Try it: Give again, exactly as written, the lines of the records below from the line with "El nitroxinil es un" to the line with "Recent Posts". Both end lines count; pictures do not.

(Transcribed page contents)
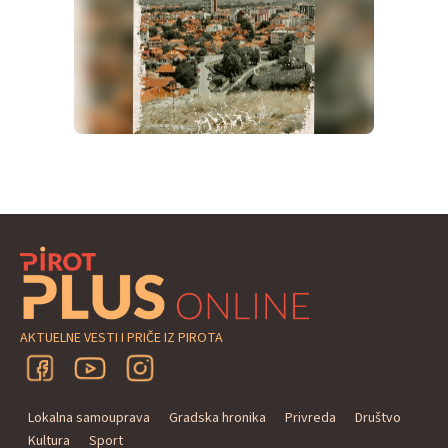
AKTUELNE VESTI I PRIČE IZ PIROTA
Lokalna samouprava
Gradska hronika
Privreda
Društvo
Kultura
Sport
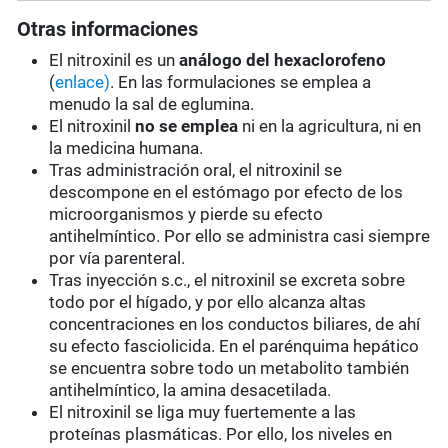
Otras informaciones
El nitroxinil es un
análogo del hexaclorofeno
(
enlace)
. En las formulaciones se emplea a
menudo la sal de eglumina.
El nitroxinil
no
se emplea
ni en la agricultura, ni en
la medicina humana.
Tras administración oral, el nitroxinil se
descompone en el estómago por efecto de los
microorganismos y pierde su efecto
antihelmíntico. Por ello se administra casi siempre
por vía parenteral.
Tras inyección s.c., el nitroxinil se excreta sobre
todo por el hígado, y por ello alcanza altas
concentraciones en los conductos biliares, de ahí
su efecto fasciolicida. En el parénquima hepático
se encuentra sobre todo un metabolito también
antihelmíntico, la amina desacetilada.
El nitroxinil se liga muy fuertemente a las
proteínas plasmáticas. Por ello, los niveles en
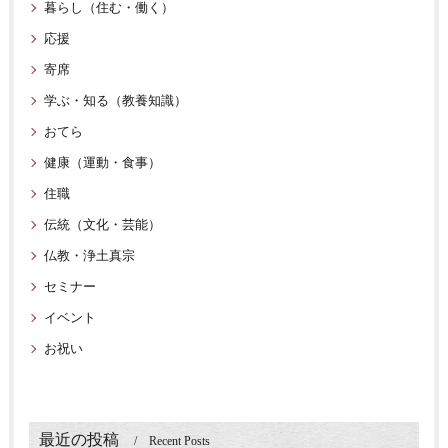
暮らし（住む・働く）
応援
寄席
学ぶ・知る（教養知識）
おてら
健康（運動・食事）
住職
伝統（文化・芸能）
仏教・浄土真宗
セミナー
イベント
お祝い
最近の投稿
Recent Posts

...

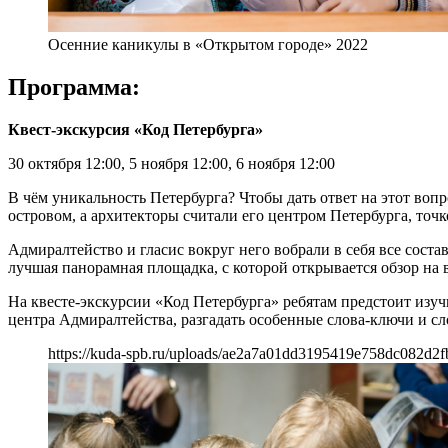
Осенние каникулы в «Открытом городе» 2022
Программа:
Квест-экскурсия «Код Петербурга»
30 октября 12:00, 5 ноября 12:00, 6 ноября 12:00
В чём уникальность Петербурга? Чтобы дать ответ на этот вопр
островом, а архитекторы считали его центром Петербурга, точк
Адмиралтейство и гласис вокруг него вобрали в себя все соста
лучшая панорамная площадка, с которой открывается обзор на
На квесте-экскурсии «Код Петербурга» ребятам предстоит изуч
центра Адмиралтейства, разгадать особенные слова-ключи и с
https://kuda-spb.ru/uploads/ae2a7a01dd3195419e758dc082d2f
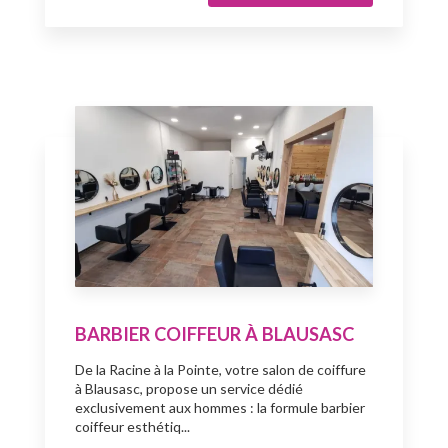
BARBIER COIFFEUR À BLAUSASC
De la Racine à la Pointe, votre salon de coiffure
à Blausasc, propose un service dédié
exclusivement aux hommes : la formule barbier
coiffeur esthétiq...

--

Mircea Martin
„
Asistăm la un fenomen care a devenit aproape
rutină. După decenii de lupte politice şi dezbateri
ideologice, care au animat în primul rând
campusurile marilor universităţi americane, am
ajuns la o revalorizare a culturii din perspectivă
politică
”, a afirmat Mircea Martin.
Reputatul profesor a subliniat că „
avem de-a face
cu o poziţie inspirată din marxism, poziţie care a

Response to this exercise:
El nitroxinil es un
análogo del hexaclorofeno
(
enlace)
. En las formulaciones se emplea a
menudo la sal de eglumina.
El nitroxinil
no
se emplea
ni en la agricultura, ni en
la medicina humana.
Tras administración oral, el nitroxinil se
descompone en el estómago por efecto de los
microorganismos y pierde su efecto
antihelmíntico. Por ello se administra casi siempre
por vía parenteral.
Tras inyección s.c., el nitroxinil se excreta sobre
todo por el hígado, y por ello alcanza altas
concentraciones en los conductos biliares, de ahí
su efecto fasciolicida. En el parénquima hepático
se encuentra sobre todo un metabolito también
antihelmíntico, la amina desacetilada.
El nitroxinil se liga muy fuertemente a las
proteínas plasmáticas. Por ello, los niveles en
暮らし（住む・働く）
応援
寄席
学ぶ・知る（教養知識）
おてら
健康（運動・食事）
住職
伝統（文化・芸能）
仏教・浄土真宗
セミナー
イベント
お祝い
最近の投稿
Recent Posts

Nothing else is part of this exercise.